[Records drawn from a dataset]
+-------+

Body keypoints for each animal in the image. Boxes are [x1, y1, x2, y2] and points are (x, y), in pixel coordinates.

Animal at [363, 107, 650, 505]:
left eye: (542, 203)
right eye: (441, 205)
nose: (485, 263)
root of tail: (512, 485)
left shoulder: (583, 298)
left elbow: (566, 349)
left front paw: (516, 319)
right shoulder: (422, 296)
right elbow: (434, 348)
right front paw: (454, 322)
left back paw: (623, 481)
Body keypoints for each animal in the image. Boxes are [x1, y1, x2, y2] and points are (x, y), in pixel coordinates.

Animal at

+-------+

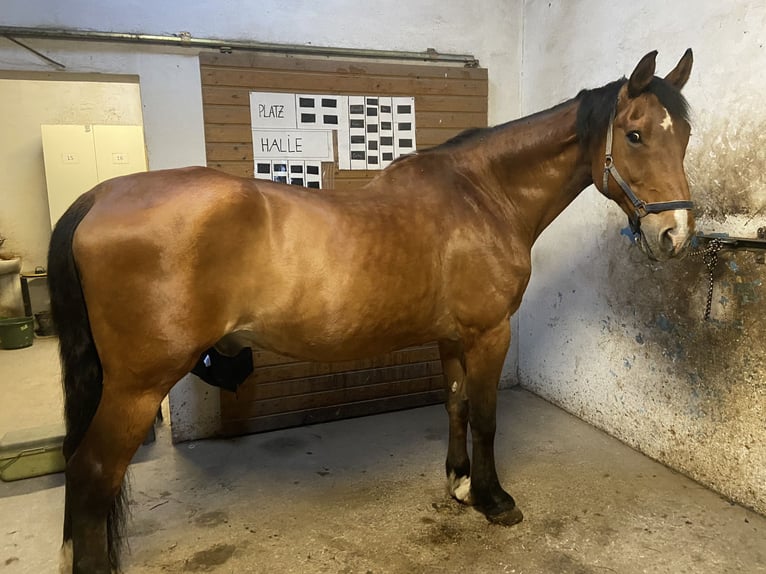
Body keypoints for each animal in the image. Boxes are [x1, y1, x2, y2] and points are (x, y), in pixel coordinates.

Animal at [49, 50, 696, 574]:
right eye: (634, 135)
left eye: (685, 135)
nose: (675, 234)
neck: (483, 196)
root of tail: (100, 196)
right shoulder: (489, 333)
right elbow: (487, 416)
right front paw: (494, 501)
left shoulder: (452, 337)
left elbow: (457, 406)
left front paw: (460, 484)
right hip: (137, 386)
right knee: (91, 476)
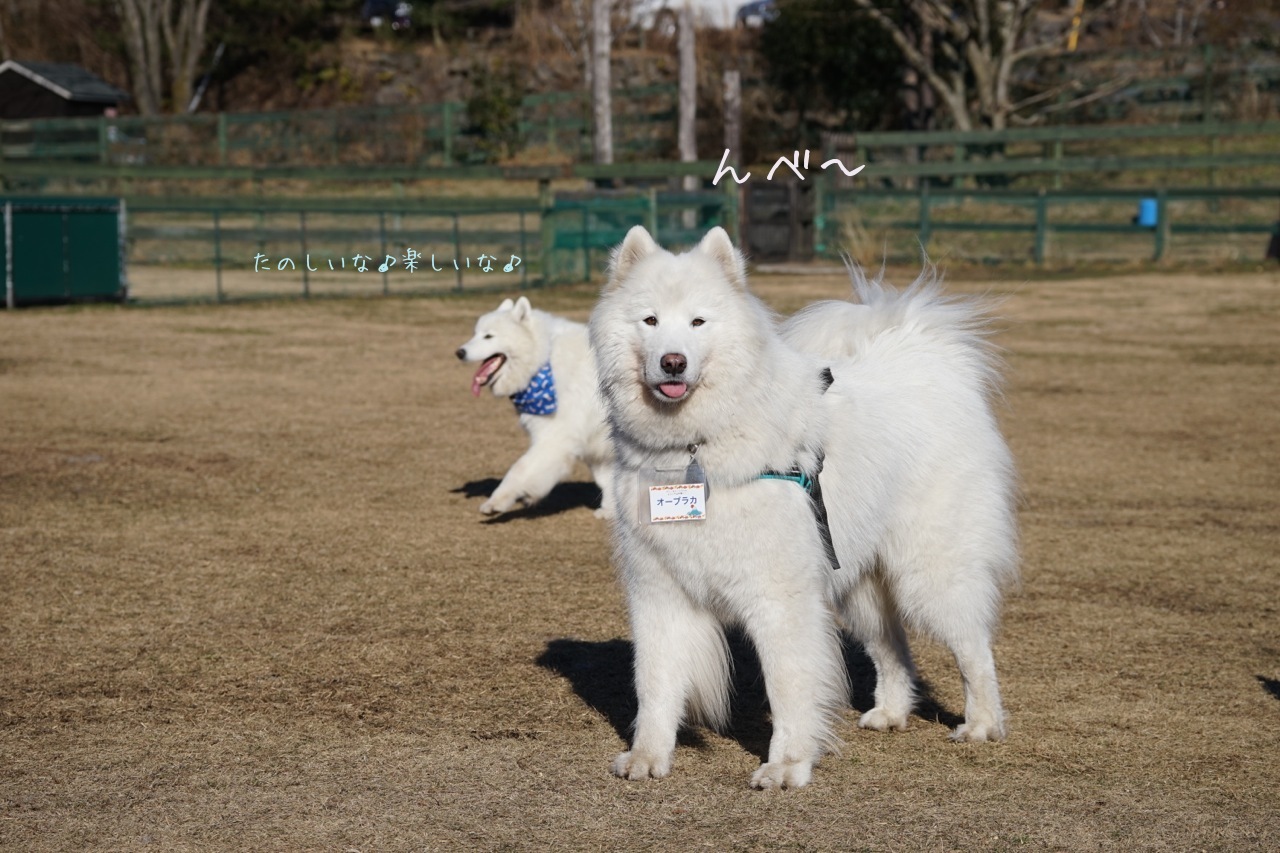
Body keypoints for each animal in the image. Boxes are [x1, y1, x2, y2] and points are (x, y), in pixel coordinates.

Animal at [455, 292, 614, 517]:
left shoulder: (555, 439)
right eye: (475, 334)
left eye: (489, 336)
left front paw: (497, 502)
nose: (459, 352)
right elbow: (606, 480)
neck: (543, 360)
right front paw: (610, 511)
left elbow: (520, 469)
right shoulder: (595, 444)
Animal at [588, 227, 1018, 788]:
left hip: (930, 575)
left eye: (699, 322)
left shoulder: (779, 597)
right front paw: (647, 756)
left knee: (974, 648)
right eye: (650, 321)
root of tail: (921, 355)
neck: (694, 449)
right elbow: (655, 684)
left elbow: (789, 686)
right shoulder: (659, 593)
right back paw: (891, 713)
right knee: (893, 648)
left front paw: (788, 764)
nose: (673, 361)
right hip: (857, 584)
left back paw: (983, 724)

+-------+

Problem to solve:
Exactly the lines above from the one with "left eye: (542, 203)" to the one with "left back paw: (623, 481)", both included, are to be quoted; leave the rest out.

Result below:
left eye: (542, 203)
right eye: (441, 205)
nose: (485, 263)
root of tail: (512, 485)
left shoulder: (583, 298)
left elbow: (566, 349)
left front paw: (516, 319)
right shoulder: (422, 296)
right elbow: (434, 348)
right front paw: (454, 322)
left back paw: (623, 481)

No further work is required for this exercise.